Il faisait référence au règlement européen n° 2271/96 du Conseil du 22 novembre 1996 «portant protection contre les effets de l'application extraterritoriale d'une législation adoptée par un pays tiers, ainsi que des actions fondées sur elle ou en découlant». Ce texte avait été adopté principalement pour contrer les effets du blocus économique américain contre Cuba, mais le différend entre les Etats-Unis et l’UE avait finalement été résolu par un accord politique.
Le «Blocking status» ne convainc même pas la Banque européenne d'investissement
Dès le 6 juin, un communiqué de la Banque d'investissement européenne (BEI) mettait en lumière l’effet strictement symbolique de ce «blocking status». A la Commission qui lui avait demandé de soutenir ses investissements dans la République islamique, la Banque d’investissement des Etats membres expliquait son refus en déclarant : «Une condition préalable à son modèle économique est que la Banque reste une institution solide crédible sur les marchés internationaux des capitaux, ce qui serait incompatible avec l'ignorance des sanctions possibles contre l'Iran.»

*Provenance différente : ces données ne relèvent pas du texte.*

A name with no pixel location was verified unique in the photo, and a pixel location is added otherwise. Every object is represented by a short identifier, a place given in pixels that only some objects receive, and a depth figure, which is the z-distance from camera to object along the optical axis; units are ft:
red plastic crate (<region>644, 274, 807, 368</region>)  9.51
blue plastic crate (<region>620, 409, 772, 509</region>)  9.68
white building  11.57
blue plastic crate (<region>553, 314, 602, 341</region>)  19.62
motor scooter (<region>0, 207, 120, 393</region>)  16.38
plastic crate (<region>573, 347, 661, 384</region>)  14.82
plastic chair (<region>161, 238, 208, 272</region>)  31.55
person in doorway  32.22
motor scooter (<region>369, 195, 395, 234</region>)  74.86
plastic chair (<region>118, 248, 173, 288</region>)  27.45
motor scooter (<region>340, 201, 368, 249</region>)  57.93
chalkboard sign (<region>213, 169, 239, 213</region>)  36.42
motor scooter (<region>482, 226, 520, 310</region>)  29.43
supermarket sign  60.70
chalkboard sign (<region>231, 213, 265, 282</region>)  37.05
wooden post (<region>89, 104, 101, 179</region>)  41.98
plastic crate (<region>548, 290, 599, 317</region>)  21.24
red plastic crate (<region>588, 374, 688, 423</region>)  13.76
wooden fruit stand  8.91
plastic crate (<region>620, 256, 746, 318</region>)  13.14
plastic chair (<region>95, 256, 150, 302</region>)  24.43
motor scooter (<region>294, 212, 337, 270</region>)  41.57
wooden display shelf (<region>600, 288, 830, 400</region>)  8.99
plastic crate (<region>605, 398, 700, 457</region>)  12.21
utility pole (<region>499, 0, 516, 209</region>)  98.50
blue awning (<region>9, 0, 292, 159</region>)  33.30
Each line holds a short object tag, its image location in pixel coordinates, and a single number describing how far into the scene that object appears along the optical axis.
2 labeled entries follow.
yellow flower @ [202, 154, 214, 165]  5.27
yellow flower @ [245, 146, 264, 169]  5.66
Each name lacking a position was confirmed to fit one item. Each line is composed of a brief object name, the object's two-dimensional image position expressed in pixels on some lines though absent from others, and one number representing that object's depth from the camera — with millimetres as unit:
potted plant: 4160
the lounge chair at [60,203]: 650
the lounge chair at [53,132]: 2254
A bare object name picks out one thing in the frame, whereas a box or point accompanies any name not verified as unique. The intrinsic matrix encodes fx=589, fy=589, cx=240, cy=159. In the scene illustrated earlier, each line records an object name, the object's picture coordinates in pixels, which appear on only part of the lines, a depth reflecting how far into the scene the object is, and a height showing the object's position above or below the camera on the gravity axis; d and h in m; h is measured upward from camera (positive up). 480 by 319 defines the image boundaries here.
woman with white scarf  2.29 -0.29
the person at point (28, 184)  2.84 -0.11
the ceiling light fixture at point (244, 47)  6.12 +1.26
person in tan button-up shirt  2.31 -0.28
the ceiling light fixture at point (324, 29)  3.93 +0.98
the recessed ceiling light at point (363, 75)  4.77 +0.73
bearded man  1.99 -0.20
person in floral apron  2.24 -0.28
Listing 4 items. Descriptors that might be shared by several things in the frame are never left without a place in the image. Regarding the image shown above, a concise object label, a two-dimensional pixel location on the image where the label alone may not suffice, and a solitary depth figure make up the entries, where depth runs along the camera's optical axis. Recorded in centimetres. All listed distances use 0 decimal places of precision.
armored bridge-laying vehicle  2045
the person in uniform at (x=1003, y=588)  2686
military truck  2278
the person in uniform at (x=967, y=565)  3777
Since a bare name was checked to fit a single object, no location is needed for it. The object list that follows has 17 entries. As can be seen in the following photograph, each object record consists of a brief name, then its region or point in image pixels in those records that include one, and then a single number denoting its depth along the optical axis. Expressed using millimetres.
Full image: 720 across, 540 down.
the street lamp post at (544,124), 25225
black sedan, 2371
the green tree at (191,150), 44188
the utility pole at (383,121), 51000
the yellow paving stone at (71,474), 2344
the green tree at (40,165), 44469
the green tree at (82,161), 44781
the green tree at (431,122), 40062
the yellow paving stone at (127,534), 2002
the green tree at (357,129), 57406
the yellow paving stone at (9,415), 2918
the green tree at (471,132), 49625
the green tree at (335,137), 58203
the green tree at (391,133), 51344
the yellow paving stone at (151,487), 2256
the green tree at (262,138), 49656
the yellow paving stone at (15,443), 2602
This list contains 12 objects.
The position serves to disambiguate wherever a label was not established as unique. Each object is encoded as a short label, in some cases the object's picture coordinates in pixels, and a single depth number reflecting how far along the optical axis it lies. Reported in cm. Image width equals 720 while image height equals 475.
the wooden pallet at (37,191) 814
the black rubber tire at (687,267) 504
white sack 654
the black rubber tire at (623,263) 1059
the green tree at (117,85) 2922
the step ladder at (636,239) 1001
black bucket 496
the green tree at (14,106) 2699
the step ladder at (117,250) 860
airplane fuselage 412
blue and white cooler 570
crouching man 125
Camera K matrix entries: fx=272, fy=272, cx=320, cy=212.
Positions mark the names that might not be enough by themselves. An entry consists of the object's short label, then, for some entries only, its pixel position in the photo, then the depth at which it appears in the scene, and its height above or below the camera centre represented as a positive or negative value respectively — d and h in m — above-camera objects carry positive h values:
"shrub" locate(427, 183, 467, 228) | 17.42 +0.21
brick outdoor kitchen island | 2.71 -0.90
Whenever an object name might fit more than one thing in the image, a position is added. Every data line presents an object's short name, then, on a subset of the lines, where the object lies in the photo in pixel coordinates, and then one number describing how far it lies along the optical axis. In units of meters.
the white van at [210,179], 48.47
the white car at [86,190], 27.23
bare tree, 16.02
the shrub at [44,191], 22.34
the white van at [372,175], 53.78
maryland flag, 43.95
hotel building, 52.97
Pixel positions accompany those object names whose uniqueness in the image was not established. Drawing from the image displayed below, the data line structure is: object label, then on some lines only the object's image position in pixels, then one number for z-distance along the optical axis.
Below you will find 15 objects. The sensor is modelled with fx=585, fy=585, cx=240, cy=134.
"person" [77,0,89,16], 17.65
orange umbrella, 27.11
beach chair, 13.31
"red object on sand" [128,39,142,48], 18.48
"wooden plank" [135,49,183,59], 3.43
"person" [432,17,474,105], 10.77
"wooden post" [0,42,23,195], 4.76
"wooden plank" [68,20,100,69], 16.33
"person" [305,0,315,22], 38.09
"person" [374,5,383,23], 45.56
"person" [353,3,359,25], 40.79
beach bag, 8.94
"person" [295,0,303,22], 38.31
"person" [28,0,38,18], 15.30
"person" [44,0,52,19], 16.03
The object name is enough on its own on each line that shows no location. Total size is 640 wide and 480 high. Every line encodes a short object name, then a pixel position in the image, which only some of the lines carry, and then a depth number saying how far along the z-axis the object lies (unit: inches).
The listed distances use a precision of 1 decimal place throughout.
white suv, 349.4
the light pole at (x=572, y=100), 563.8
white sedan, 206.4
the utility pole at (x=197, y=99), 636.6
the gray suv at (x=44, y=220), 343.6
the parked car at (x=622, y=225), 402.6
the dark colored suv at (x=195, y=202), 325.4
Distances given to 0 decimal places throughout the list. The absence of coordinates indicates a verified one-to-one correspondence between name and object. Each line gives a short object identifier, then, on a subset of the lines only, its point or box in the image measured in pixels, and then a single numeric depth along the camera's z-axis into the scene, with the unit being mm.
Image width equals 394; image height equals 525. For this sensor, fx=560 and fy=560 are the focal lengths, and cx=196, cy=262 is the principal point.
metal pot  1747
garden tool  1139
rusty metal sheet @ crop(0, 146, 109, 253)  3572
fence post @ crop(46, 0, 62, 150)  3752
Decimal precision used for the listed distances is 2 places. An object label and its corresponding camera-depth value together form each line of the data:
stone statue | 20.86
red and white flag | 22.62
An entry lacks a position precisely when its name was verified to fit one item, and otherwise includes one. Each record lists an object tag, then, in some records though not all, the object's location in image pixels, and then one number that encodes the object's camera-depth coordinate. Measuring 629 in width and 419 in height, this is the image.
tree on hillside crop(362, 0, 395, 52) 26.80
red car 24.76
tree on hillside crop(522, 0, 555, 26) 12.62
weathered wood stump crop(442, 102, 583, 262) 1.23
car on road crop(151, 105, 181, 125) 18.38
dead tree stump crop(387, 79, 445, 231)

En d’autres termes, en raison de la prééminence des institutions financières américaines sur les marchés internationaux de capitaux, la BEI, plus grand emprunteur et prêteur multilatéral au monde, dut refuser de satisfaire les demandes de l’institution qui rassemblait pourtant tous ses actionnaires (les Etats membres de l’UE). Lesquels n’insistèrent pas.